CUDA is installed as an Lmod module on the clusters:
# To see available versions:
module spider cuda
# To check the needed dependencies of a specific version (e.g. 12.6):
module spider cuda/12.6
# To load a version:
module load cuda/12.6Alternatives to CUDA
| Open | Usage | More info | |
|---|---|---|---|
| ROCm | Yes | GPGPU | Part of the AMD ROCm stack for AMD GPUs |
| Triton | No (OpenAI) | Deep learning | Python-based domain-specific language (DSL) and compiler |
| OpenCL | Yes | GPGPU | Runs on most hardware, but with lower performance than CUDA and a smaller toolkit |
| SYCL | Yes (supported by Intel) | GPGPU | Runs on most hardware, but with lower performance than CUDA and a smaller toolkit |
| Vulkan | Yes | Graphics & GPGPU | Runs on most hardware, but with much lower performance for GPGPU than CUDA |
| OpenACC | Yes | Offload loops to GPUs by inserting compiler hints in the code | Runs on most hardware, but restricted to C, C++, and Fortran and lower performance than CUDA. Easy solution for old codebase in compiled languages |
CUDA for Python
Low-level wrappers
There are two wrappers that provide low-level control of CUDA in Python:
- PyCUDA: an older, community-driven library.
- CUDA Python: a newer stack by NVIDIA.
For new projects and unless you are already familiar with PyCUDA, favour CUDA Python.
CUDA Python consists of a collection of packages.
You write CUDA kernels in C++ .cu files, compile them using nvcc, then execute them using cuda-python.
High-level for NumPy
CuPy is a high-level drop-in replacement for NumPy and SciPy. It also allows to pass custom kernels to CUDA.
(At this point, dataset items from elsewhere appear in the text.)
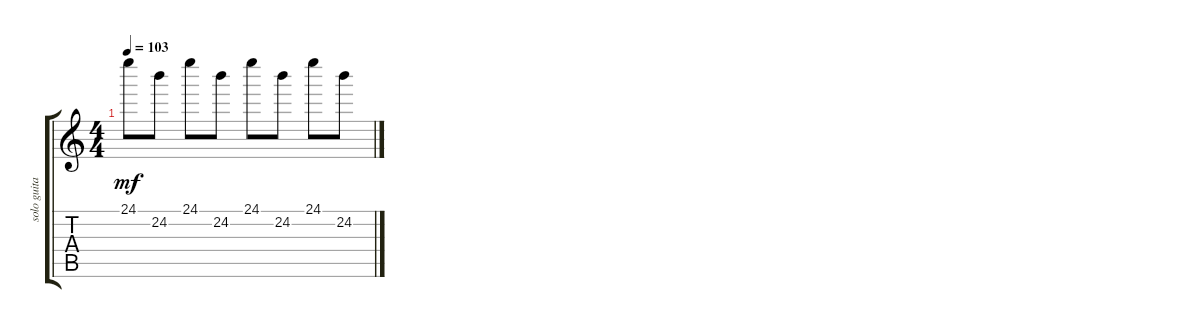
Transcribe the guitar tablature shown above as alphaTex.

\track ("solo guitar" "solo guita") {instrument electricguitarjazz}
\staff {score tabs}
\tuning (E4 B3 G3 D3 A2 E2) {hide}
\ts (4 4)
\tempo 103
\clef g2
\ks c
24.1.8{dy mf} 24.2.8 24.1.8 24.2.8 24.1.8 24.2.8 24.1.8 24.2.8
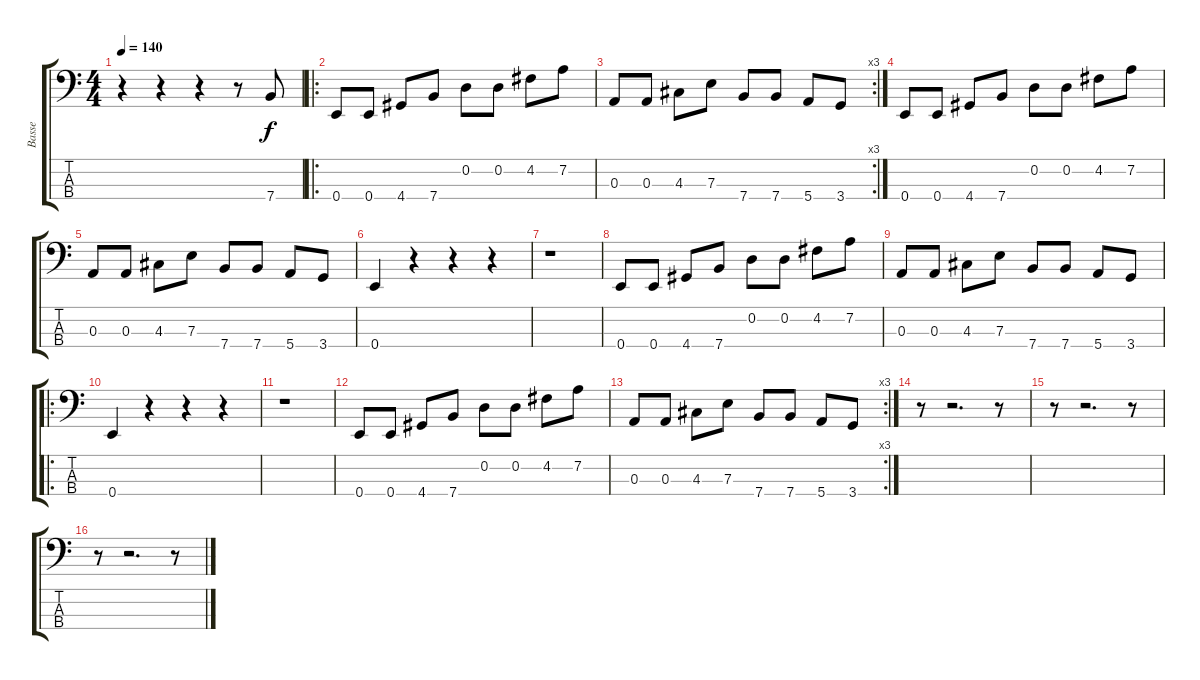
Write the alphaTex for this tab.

\track ("Basse" "Basse") {instrument acousticguitarnylon}
\staff {score tabs}
\tuning (G2 D2 A1 E1) {hide}
\ts (4 4)
\tempo 140
\clef f4
\ks c
r.4{dy f instrument acousticguitarnylon} r.4 r.4 r.8 7.4.8 |
\ro
0.4.8 0.4.8 4.4.8 7.4.8 0.2.8 0.2.8 4.2.8 7.2.8 |
\rc 3
0.3.8 0.3.8 4.3.8 7.3.8 7.4.8 7.4.8 5.4.8 3.4.8 |
0.4.8 0.4.8 4.4.8 7.4.8 0.2.8 0.2.8 4.2.8 7.2.8 |
0.3.8 0.3.8 4.3.8 7.3.8 7.4.8 7.4.8 5.4.8 3.4.8 |
0.4.4 r.4 r.4 r.4 |
r.1 |
0.4.8 0.4.8 4.4.8 7.4.8 0.2.8 0.2.8 4.2.8 7.2.8 |
0.3.8 0.3.8 4.3.8 7.3.8 7.4.8 7.4.8 5.4.8 3.4.8 |
\ro
0.4.4 r.4 r.4 r.4 |
r.1 |
0.4.8 0.4.8 4.4.8 7.4.8 0.2.8 0.2.8 4.2.8 7.2.8 |
\rc 3
0.3.8 0.3.8 4.3.8 7.3.8 7.4.8 7.4.8 5.4.8 3.4.8 |
r.8 r.2{d} r.8 |
r.8 r.2{d} r.8 |
r.8 r.2{d} r.8
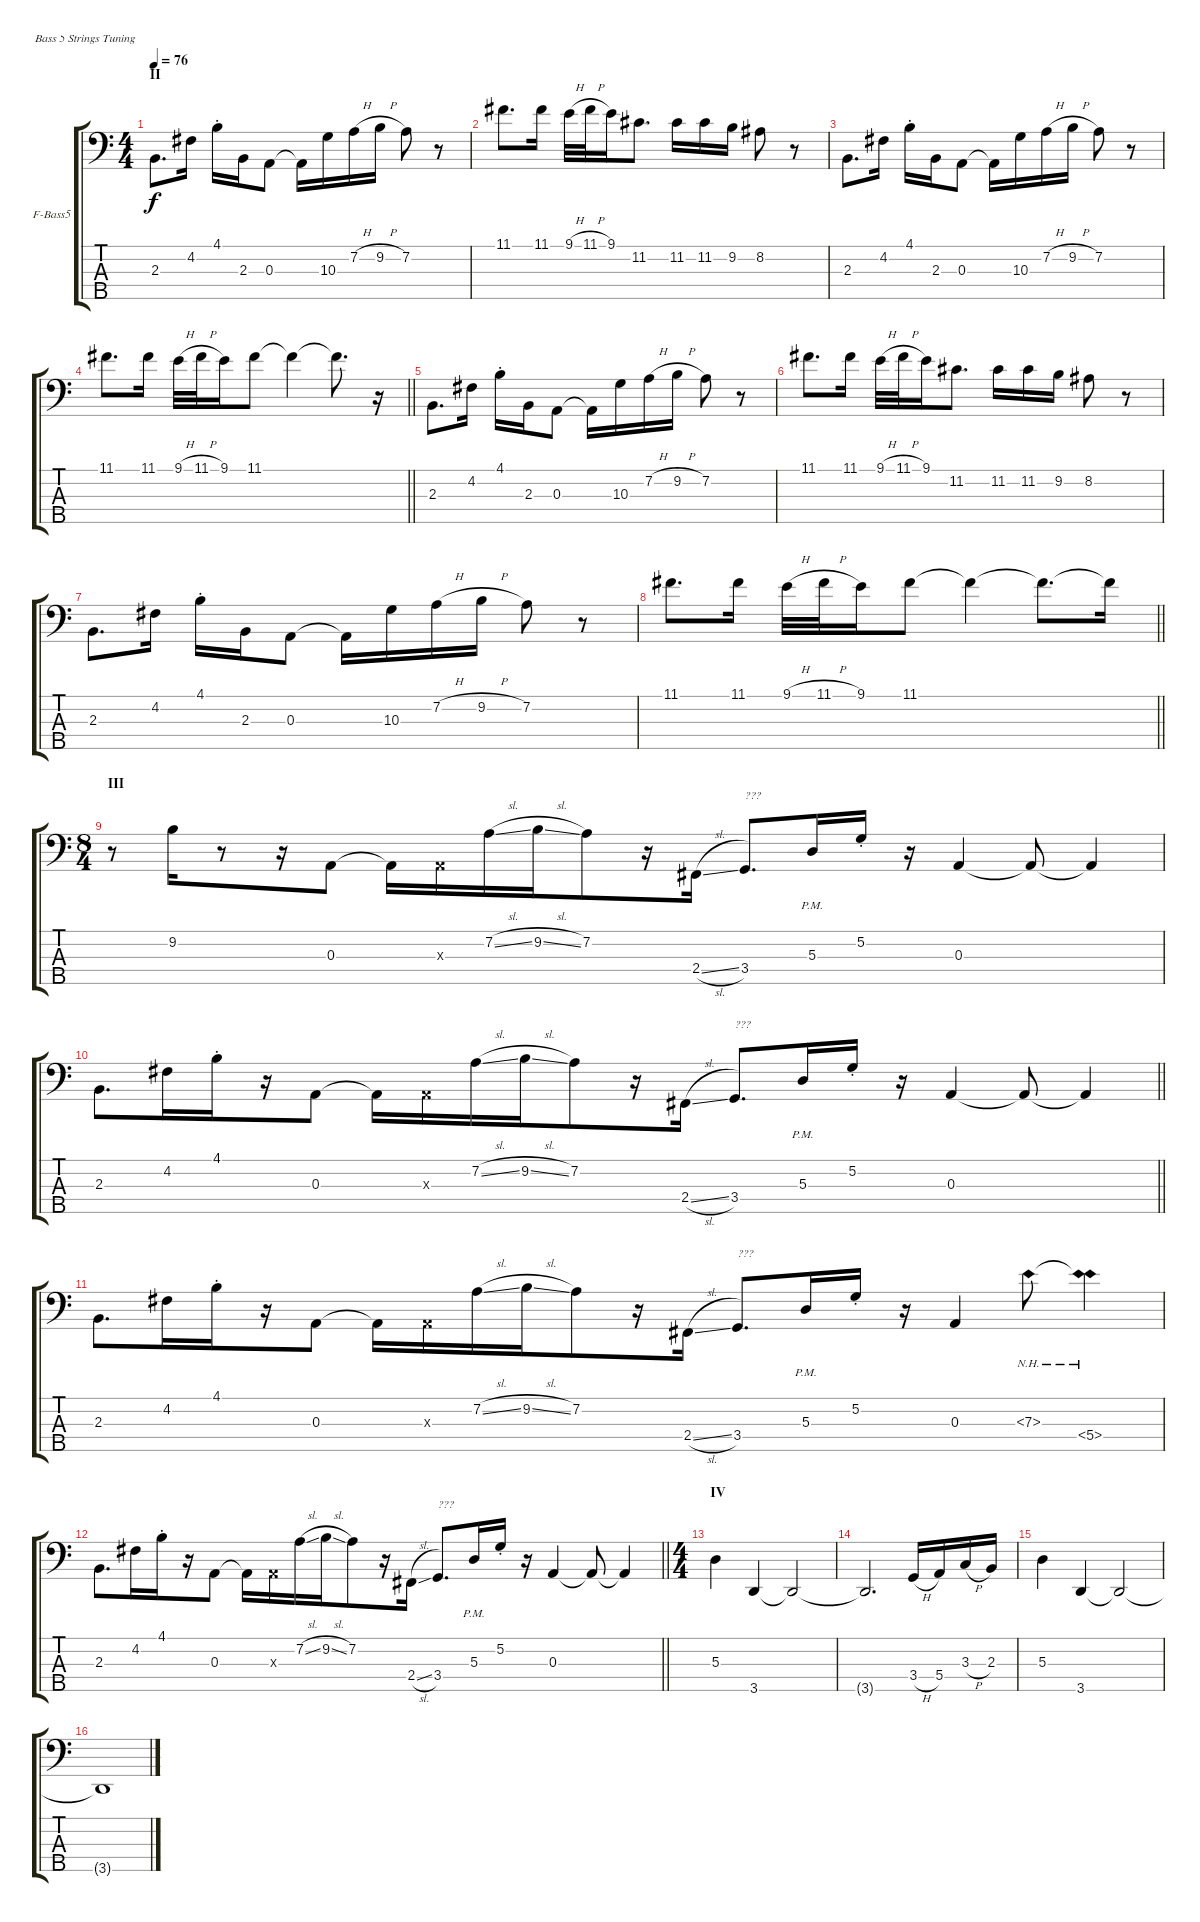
\bracketExtendMode groupsimilarinstruments
\firstSystemTrackNameOrientation horizontal
\otherSystemsTrackNameOrientation horizontal
\track ("Johan DeFarfalla - Bass" "F-Bass5") {instrument fretlessbass}
\staff {score tabs}
\tuning (G2 D2 A1 E1 B0)
\ts (4 4)
\beaming (8 2 2 2 2)
\section ("" "II")
\tempo 76
\clef f4
\ks c
2.3.8{d dy f} 4.2.16 4.1{st}.16 2.3.16 0.3.8 0.3{t}.16 10.3.16 7.2{h}.16 9.2{h}.16 7.2.8 r.8 |
11.1.8{d} 11.1.16 9.1{h}.32 11.1{h}.32 9.1.16 11.2.8{d} 11.2.16 11.2.16 9.2.16 8.2.8 r.8 |
2.3.8{d} 4.2.16 4.1{st}.16 2.3.16 0.3.8 0.3{t}.16 10.3.16 7.2{h}.16 9.2{h}.16 7.2.8 r.8 |
\barLineRight lightlight
11.1.8{d} 11.1.16 9.1{h}.32 11.1{h}.32 9.1.16 11.1.8 11.1{t}.4 11.1{t}.8{d} r.16 |
2.3.8{d} 4.2.16 4.1{st}.16 2.3.16 0.3.8 0.3{t}.16 10.3.16 7.2{h}.16 9.2{h}.16 7.2.8 r.8 |
11.1.8{d} 11.1.16 9.1{h}.32 11.1{h}.32 9.1.16 11.2.8{d} 11.2.16 11.2.16 9.2.16 8.2.8 r.8 |
2.3.8{d} 4.2.16 4.1{st}.16 2.3.16 0.3.8 0.3{t}.16 10.3.16 7.2{h}.16 9.2{h}.16 7.2.8 r.8 |
\barLineRight lightlight
11.1.8{d} 11.1.16 9.1{h}.32 11.1{h}.32 9.1.16 11.1.8 11.1{t}.4 11.1{t}.8{d} 11.1{t}.16 |
\ts (8 4)
\beaming (8 4 4 4 4)
\section ("" "III")
r.8 9.2.16 r.8 r.16 0.3.8 0.3{t}.16 0.3{x}.16 7.2{sl}.16 9.2{sl}.16 7.2.8 r.16 2.4{sl}.16 3.4.8{d txt "???"} 5.3{pm}.16 5.2{st}.16 r.16 0.3.4 0.3{t}.8 0.3{t}.4 |
\barLineRight lightlight
2.3.8{d} 4.2.16 4.1{st}.16 r.16 0.3.8 0.3{t}.16 0.3{x}.16 7.2{sl}.16 9.2{sl}.16 7.2.8 r.16 2.4{sl}.16 3.4.8{d txt "???"} 5.3{pm}.16 5.2{st}.16 r.16 0.3.4 0.3{t}.8 0.3{t}.4 |
2.3.8{d} 4.2.16 4.1{st}.16 r.16 0.3.8 0.3{t}.16 0.3{x}.16 7.2{sl}.16 9.2{sl}.16 7.2.8 r.16 2.4{sl}.16 3.4.8{d txt "???"} 5.3{pm}.16 5.2{st}.16 r.16 0.3.4 7.3{nh}.8 (7.3{nh t} 5.4{nh}).4 |
\barLineRight lightlight
2.3.8{d} 4.2.16 4.1{st}.16 r.16 0.3.8 0.3{t}.16 0.3{x}.16 7.2{sl}.16 9.2{sl}.16 7.2.8 r.16 2.4{sl}.16 3.4.8{d txt "???"} 5.3{pm}.16 5.2{st}.16 r.16 0.3.4 0.3{t}.8 0.3{t}.4 |
\ts (4 4)
\beaming (8 2 2 2 2)
\section ("" "IV")
5.3.4 3.5.4 3.5{t}.2 |
3.5{t}.2{d} 3.4{h}.16 5.4.16 3.3{h}.16 2.3.16 |
5.3.4 3.5.4 3.5{t}.2 |
3.5{t}.1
High-level for NumPy with JIT
Numba is a NumPy optimizing library using the just-in-time (JIT) compiler LLVM.
The numba-cuda package by NVIDIA uses the low-level cupy-python bindings from CUDA Python under the hood and allows to run Numba on GPUs.
High-level for DataFrames
RAPIDS cuDF is a library allowing to run Python DataFrames operations on GPUs. It can be used in 3 ways:
| cuDF | cuDF pandas module | Polars with GPU engine | |
|---|---|---|---|
| API | Similar to pandas Some differences |
Exactly the same as pandas | Exactly the same as Polars lazy API |
| Performance | Very good Operations fully run on GPU |
Good Automatic fallbacks to CPU for unsupported operations can lead to costly transfers between CPU and GPU |
The best Lazy execution Operations fully run on GPU |
High-level for ML
RAPIDS cuML is a suite of libraries with an API similar to scikit-learn’s that allow to run tabular machine learning tasks on GPUs.
High-level for DL
Many deep learning frameworks come with CUDA integration. This allows to run code on GPU with no (e.g. JAX) or little (e.g. PyTorch, TensorFlow) effort.